Thursday, October 16, 2008

Resolution Revolution

So I learned a little this week about sockets and it has given me pause to think about the realities of 'success' in regards to MASSIVE the adoption of the protocols that I tend to talk about on this blog.

They say a little knowledge is a dangerous this... well here I go... head first:

DNS resolution has been under attack recently (last 6 month) from a new set of poisoning attacks. One of the main reasons the attacks work is because DNS uses UDP and not of TCP. The basic fix that has been implemented is Source Port Randomization but even that has been brute force attacked.... so people speculate as to what else could be done. One idea was make every request twice and the answers MUST match (this is known as debouncing). Another option proposed is, just use TCP instead of UDP.

So here's what I find interesting... The debounce option was rejected because it would double the amount of traffic on the DNS system; we would go from 2 packets on the wire to 4. It has been determined that the current DNS infrastructure is running at over 50% capacity so instantly doubling the load is simply not an option. SO... why not use TCP? Well, if you use TCP you have the 3 way handshake, then the query, then the response and then the fin and the fin ack.... 7 packets on the wire (and larger packets at that). So I find all of this fascinating in a purely academic way, this stuff is all new to me. (now I have a basis on which to go understand DNS Sec, that'll be next week's reading)

Then I wander... is anyone doing the math? IF OpenID became ubiquitous, or InfoCards did, what would that look like at a packets on the wire level? Is there so much spare bandwidth and processing power now available that we don't have to worry about this?

Wednesday, October 15, 2008

Is this reputed to be a reputation?

There's a great thread going on about reputation on one of the lists I read. I tried to respond to the thread, which is something I NEVER do, but apparently it has been too long since I was active so it wouldn't let me.... So I'm weighing in here for any one to check if they like.

Another definition of reputation:

Reputation is the result of running an evaluation algorithm over a set of input data.

Some sample input data:

a) Number of sale transactions and number of complaints
b) Number of IM connection requests and number of IM spam reports
c) Ebay reputation, Credit score and number of points on my drivers license.
d) How much 100 people, selected at random, like Diet Coke

The evaluation algorithm can be very simple or very complex.... Ebay's is arguable very simple and Fair Issac's has a very complex algorithm.

Arguably the reputation of a reputation could be measured based on the quality of its input data and the quality of the evaluation algorithm.

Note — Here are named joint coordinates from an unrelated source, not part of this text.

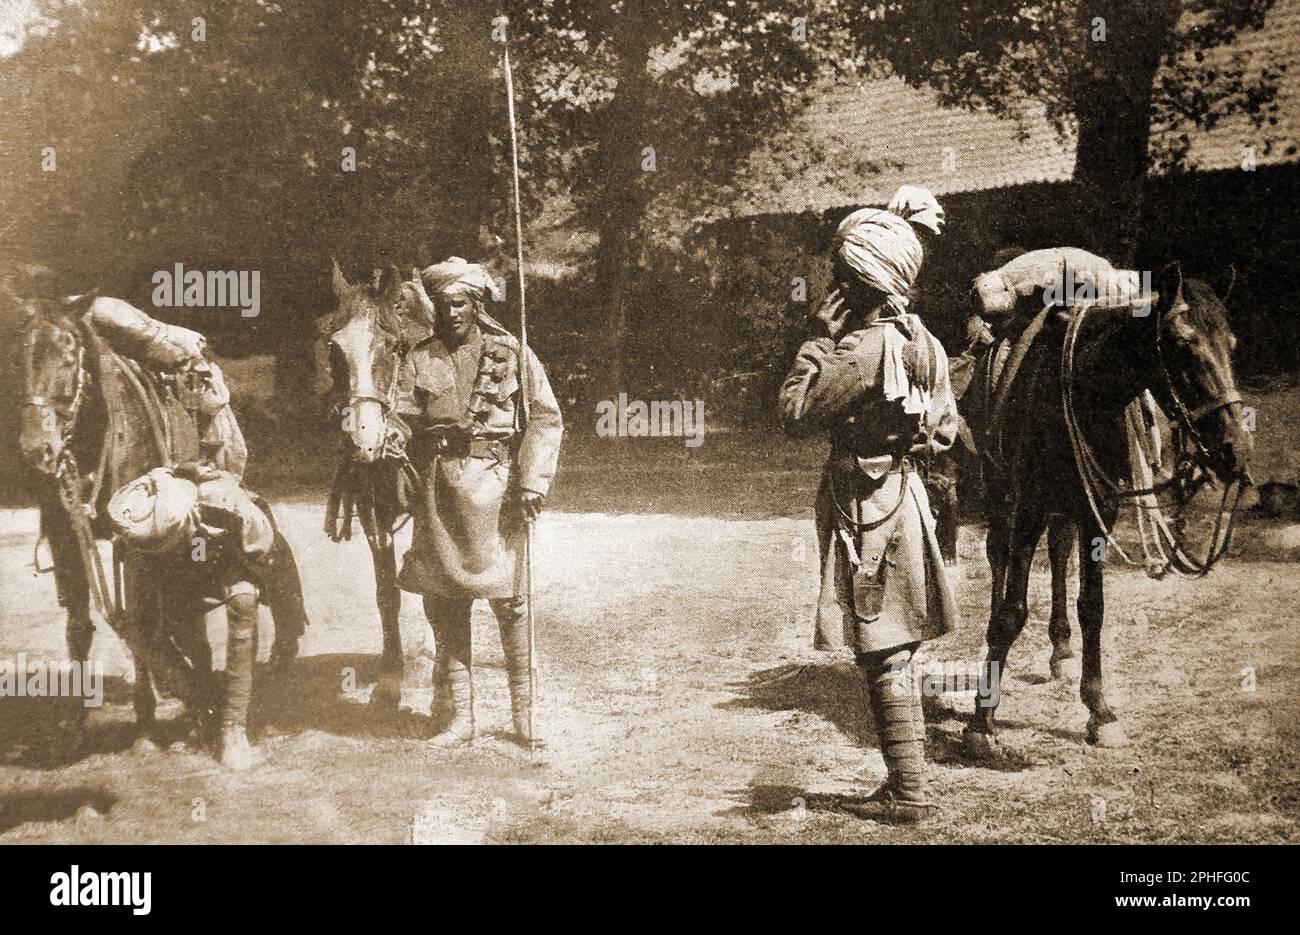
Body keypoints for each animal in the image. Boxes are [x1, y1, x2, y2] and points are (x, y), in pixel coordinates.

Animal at [19, 296, 220, 743]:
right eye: (18, 357)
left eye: (70, 357)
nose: (37, 448)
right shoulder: (65, 536)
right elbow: (79, 628)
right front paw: (75, 722)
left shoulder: (137, 539)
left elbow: (139, 620)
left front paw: (146, 716)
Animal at [967, 260, 1248, 759]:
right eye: (1184, 345)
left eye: (1230, 344)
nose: (1235, 448)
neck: (1084, 393)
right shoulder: (1028, 507)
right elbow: (1013, 611)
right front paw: (983, 722)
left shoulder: (1097, 511)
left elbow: (1092, 606)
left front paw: (1099, 710)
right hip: (999, 491)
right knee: (997, 554)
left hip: (1064, 505)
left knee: (1059, 551)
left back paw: (1060, 649)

Reputation system attacks tend to attack the data input stream, or depend on a delay between input and output. (I've written on this in the past.)

As identity providers I think our first line of responsibility to reputation systems is the CONTROLED delivery of quality input data that is surrounded by enough metadata about collection/storage/retention and "whatever else" that anyone can run reputation evaluations against that data and reach meaningful conclusions. I can then feed that (anonymized?) data into the reputation service of my choice which will likely be dependent on the context of my current activity.

If I want an agent at my smtp gateway to 'decide' if a piece of information should be delivered to my inbox I don't care what the sender says about themselves, I don't want to go query a bunch of reputation services to see if they know anything about this sender (which ones would I trust?). I want to have access to a set of data, signed by a reputable source, how long has the account existed, how many mail have been sent, how many complaints have there been, registration info(made available for bootstrapping) that I can put into my personalized reputation algorithm.